33. Search in Rotated Sorted Array

Description:

There is an integer array nums sorted in ascending order (with distinct values).

Prior to being passed to your function, nums is possibly rotated at an unknown pivot index k (1 <= k < nums.length) such that the resulting array is [nums[k], nums[k+1], ..., nums[n-1], nums[0], nums[1], ..., nums[k-1]] (0-indexed). For example, [0,1,2,4,5,6,7] might be rotated at pivot index 3 and become [4,5,6,7,0,1,2].

Given the array nums after the possible rotation and an integer target, return the index of target if it is in nums, or -1 if it is not in nums.

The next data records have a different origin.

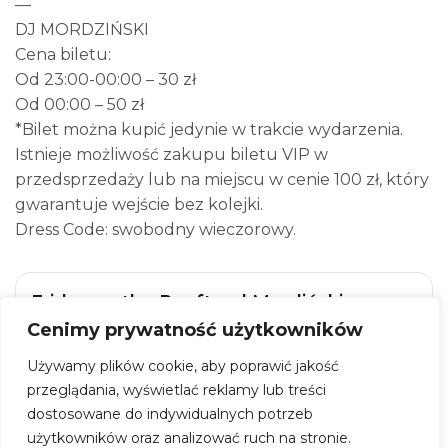
—
DJ MORDZIŃSKI
Cena biletu:
Od 23:00-00:00 – 30 zł
Od 00:00 – 50 zł
*Bilet można kupić jedynie w trakcie wydarzenia.
Istnieje możliwość zakupu biletu VIP w
przedsprzedaży lub na miejscu w cenie 100 zł, który
gwarantuje wejście bez kolejki.
Dress Code: swobodny wieczorowy.
Friday on the Rooftop | Mordiński
Cenimy prywatność użytkowników
Kiedy:
20 marca 2026, godz. 23:00
Używamy plików cookie, aby poprawić jakość
Gdzie:
Level 27
przeglądania, wyświetlać reklamy lub treści
Adres:
Al. Jerozolimskie 123a, 02-017 Warszawa
dostosowane do indywidualnych potrzeb
użytkowników oraz analizować ruch na stronie.
Wstęp:
30 – 50 zł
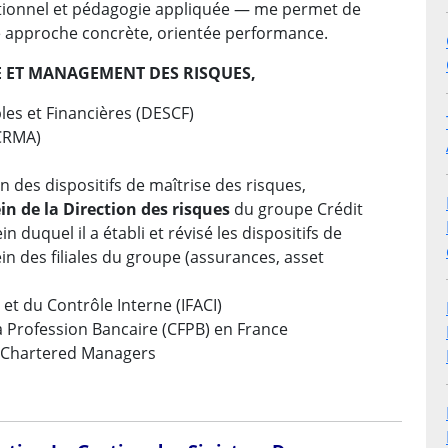
tionnel et pédagogie appliquée — me permet de
e approche concrète, orientée performance.
E ET MANAGEMENT DES RISQUES,
es et Financières (DESCF)
(CRMA)
n des dispositifs de maîtrise des risques,
n de la Direction des risques
du groupe Crédit
n duquel il a établi et révisé les dispositifs de
 des filiales du groupe (assurances, asset
 et du Contrôle Interne (IFACI)
 Profession Bancaire (CFPB) en France
t Chartered Managers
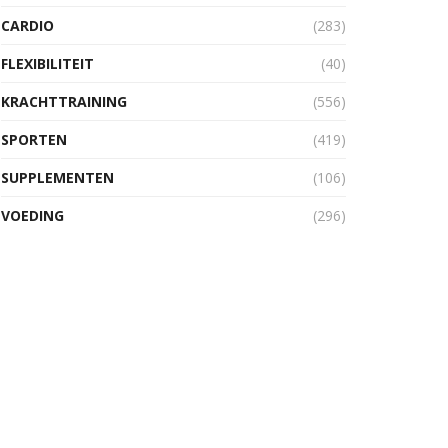
CARDIO
(283)
FLEXIBILITEIT
(40)
KRACHTTRAINING
(556)
SPORTEN
(419)
SUPPLEMENTEN
(106)
VOEDING
(296)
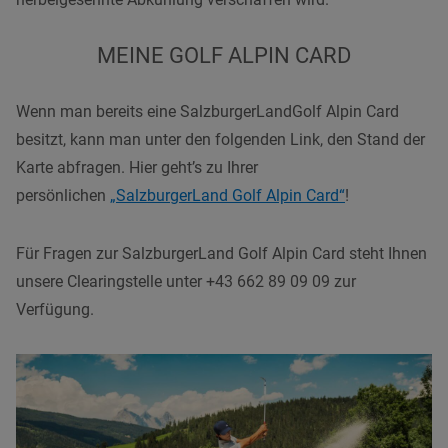
MEINE GOLF ALPIN CARD
Wenn man bereits eine SalzburgerLandGolf Alpin Card
besitzt, kann man unter den folgenden Link, den Stand der
Karte abfragen. Hier geht’s zu Ihrer
persönlichen
„SalzburgerLand Golf Alpin Card“
!
Für Fragen zur SalzburgerLand Golf Alpin Card steht Ihnen
unsere Clearingstelle unter +43 662 89 09 09 zur
Verfügung.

You must write an algorithm with O(log n) runtime complexity.

 

'''
[1] binary search)

idea::
1. first find minimum_idx
2. left=minimum_idx, right=(minimum_idx-1)%len(nums), do binary search

code::


-T/C: O(logn) # two-binary search. 
-S/C: O(1)
'''

class Solution:
    def search(self, nums: List[int], target: int) -> int:
        left=0
        right=len(nums)-1
        
        # find min_idx
        while left<right:
            mid=left+(right-left)//2
            
            if nums[mid]>nums[right]:
                left=mid+1
            else:
                right=mid
        
        # at this time. need to find what is smaller num
        if nums[left]>nums[right]:
            left=right
        
        # do binary search
        right=left+len(nums)-1  # imagine values higher than min_val are appended to nums
        
        while left<=right:
            mid=left+(right-left)//2
            mid_idx=mid % len(nums)
            if nums[mid_idx]==target:
                return mid_idx
            elif nums[mid_idx]>target:
                right=mid-1
            else:
                left=mid+1
                
        return -1